Is there a way I can see how much data is being searched per index?
Eg: for an index, a user has searched 10 GB of data over the last 1 hour in across 15 search queries.
An index has 100 GB of data, but the last 1-day user searched only 100 MB in the search result.
or Index has 100 GB of data, but user searched too often and search a total of 120 GB of data.
I can tell you generally how to do this, but it seems crazy to me and there doesn't seem to be any useful reason to do this. You start by use a REST query to tell you what searches have run recently. Then you query the job details REST API to get access to the search.log
for the job. In there it will tell you the number of events scanned
. You can then get the optimized search
from the same log and hopefully get a sourcetype
from there. Then you can perform a search using avg(len(_raw)
against that sourcetype and multiply this iw the events scanned
number. That is probably the best that you can do it is making many assumptions and not going to be too accurate.
Please execute the following search sentence. Only inaccurate information on this level can be acquired.
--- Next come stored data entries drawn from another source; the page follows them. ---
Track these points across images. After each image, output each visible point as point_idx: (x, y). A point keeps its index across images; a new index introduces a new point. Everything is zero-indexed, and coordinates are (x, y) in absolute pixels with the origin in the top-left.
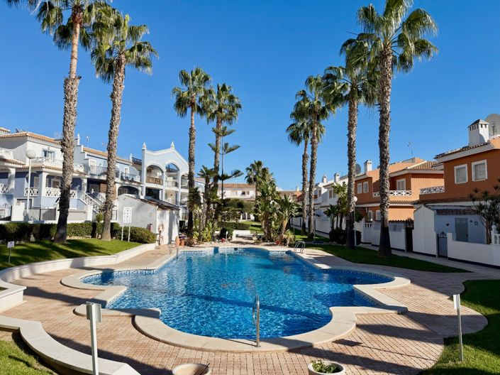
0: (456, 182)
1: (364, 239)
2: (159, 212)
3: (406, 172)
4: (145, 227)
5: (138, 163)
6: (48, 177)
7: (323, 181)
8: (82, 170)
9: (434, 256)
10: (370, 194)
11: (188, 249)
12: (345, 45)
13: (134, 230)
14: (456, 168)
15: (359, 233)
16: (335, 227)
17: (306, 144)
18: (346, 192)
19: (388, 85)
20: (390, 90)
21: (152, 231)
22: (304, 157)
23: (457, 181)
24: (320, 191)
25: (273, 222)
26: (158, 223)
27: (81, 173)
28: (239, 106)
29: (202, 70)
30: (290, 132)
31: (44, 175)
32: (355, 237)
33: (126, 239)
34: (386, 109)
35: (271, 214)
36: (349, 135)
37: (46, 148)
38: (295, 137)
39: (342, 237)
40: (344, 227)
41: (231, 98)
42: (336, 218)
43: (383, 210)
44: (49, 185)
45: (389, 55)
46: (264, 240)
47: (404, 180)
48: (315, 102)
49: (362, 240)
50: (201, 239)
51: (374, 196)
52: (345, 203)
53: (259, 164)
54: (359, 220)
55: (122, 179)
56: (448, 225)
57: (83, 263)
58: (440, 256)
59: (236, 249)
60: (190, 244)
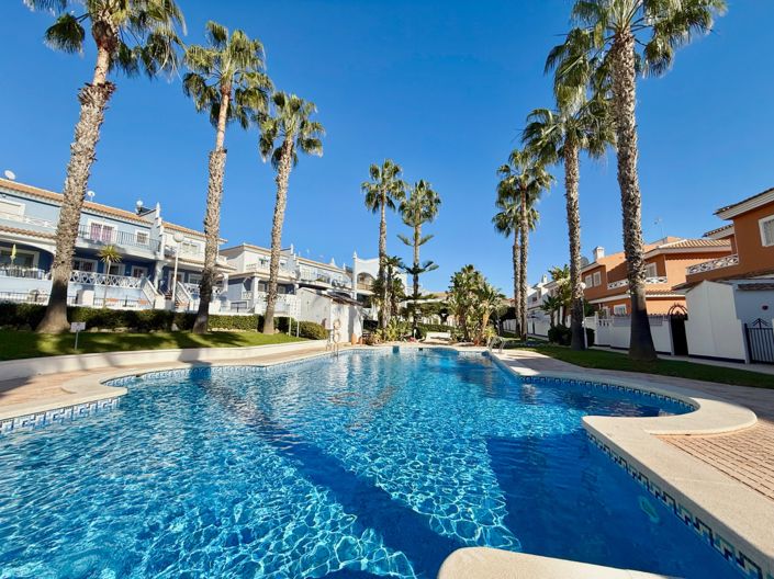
0: (764, 244)
1: (599, 341)
2: (334, 306)
3: (657, 252)
4: (320, 323)
5: (350, 271)
6: (260, 282)
7: (542, 281)
8: (294, 276)
9: (742, 362)
10: (603, 286)
11: (367, 347)
12: (552, 57)
13: (304, 326)
14: (761, 222)
15: (590, 332)
16: (556, 324)
17: (516, 233)
18: (569, 278)
19: (629, 86)
20: (633, 93)
21: (327, 328)
22: (514, 248)
23: (768, 242)
24: (540, 293)
25: (469, 318)
26: (333, 318)
27: (292, 279)
28: (438, 201)
29: (391, 161)
30: (497, 222)
31: (256, 281)
32: (586, 336)
33: (294, 334)
34: (628, 122)
35: (467, 307)
36: (568, 195)
37: (262, 257)
38: (502, 227)
39: (565, 337)
40: (568, 325)
41: (430, 194)
42: (556, 313)
43: (635, 282)
44: (260, 289)
45: (627, 40)
46: (459, 339)
47: (654, 264)
48: (522, 176)
49: (596, 342)
50: (384, 338)
51: (609, 288)
52: (568, 292)
53: (471, 268)
54: (590, 314)
55: (333, 284)
56: (765, 308)
57: (197, 355)
58: (753, 361)
59: (421, 349)
60: (368, 343)
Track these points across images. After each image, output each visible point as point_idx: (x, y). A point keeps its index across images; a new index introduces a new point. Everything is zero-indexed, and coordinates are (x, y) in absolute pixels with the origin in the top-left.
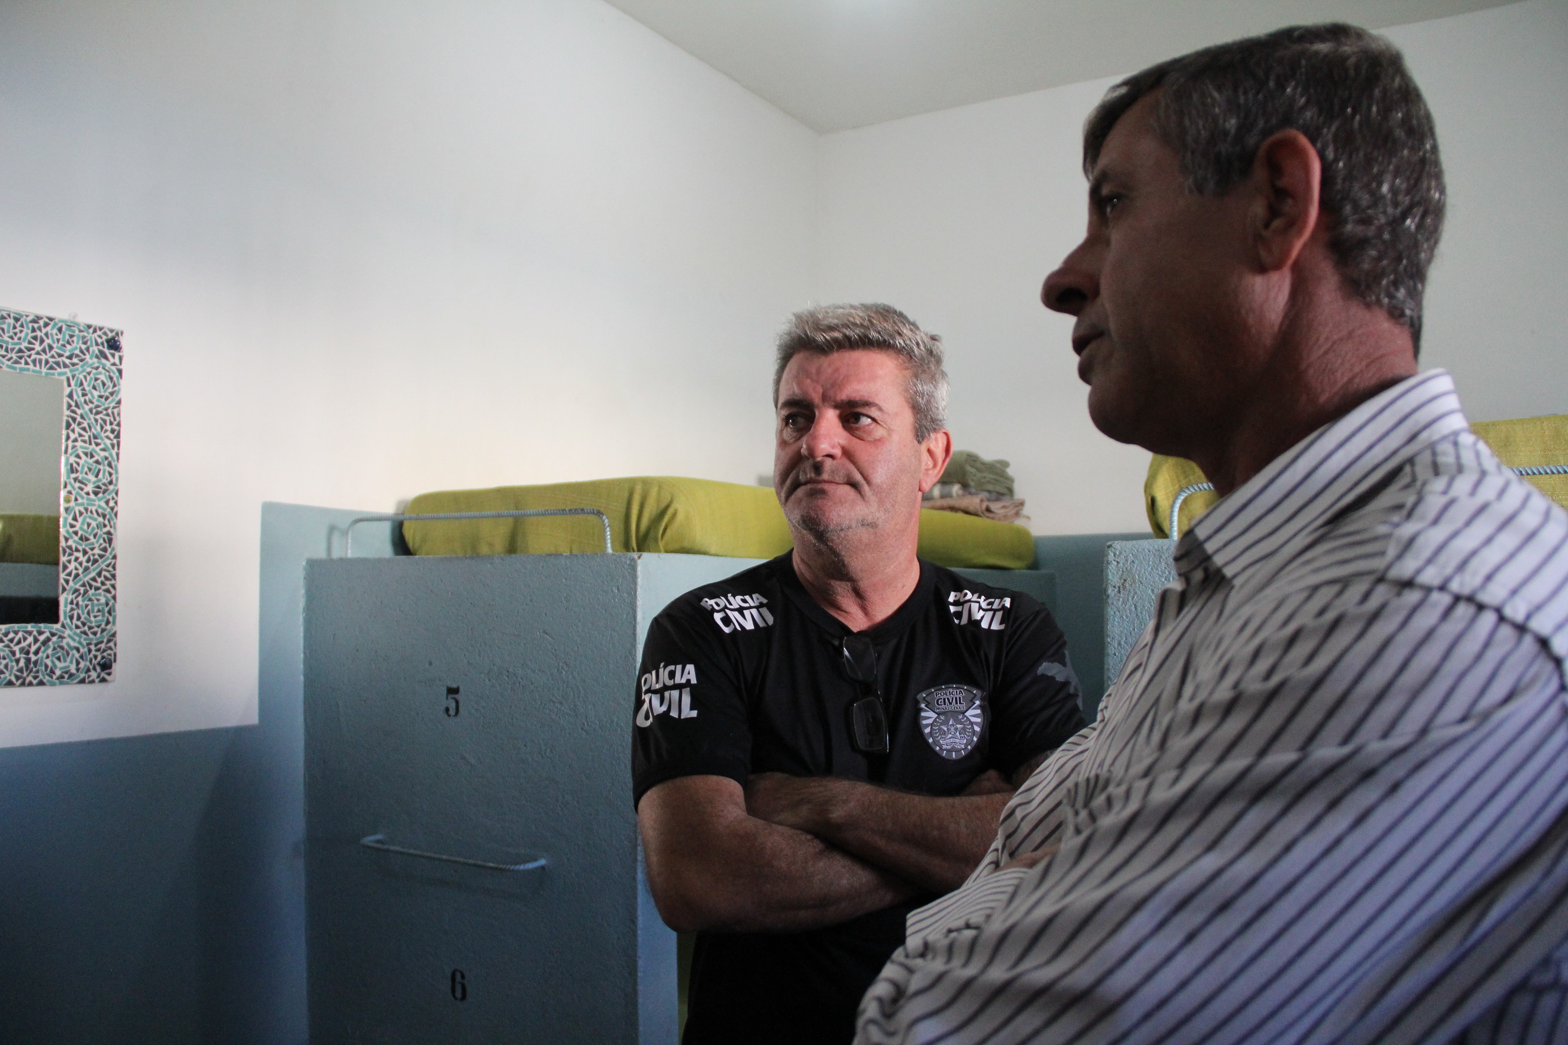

I do not know the purpose, but I recommend you to review alternative proposals.
index=_audit action=search search=* sourcetype=audittrail
| rex field=search "index\s*=\s*\"*(?<IndexUsed>[^\s\"]+)"
| search IndexUsed=*
| fillnull value="NA" IndexUsed
| stats count by IndexUsed
Above query doesn't give the size of data searched per index, it just shares count on number time index used.
Purpose is to validate, data stored vs data actually searched. This is to check abuse on capacity utilization.
Any other recommendation will be welcome!
Thanks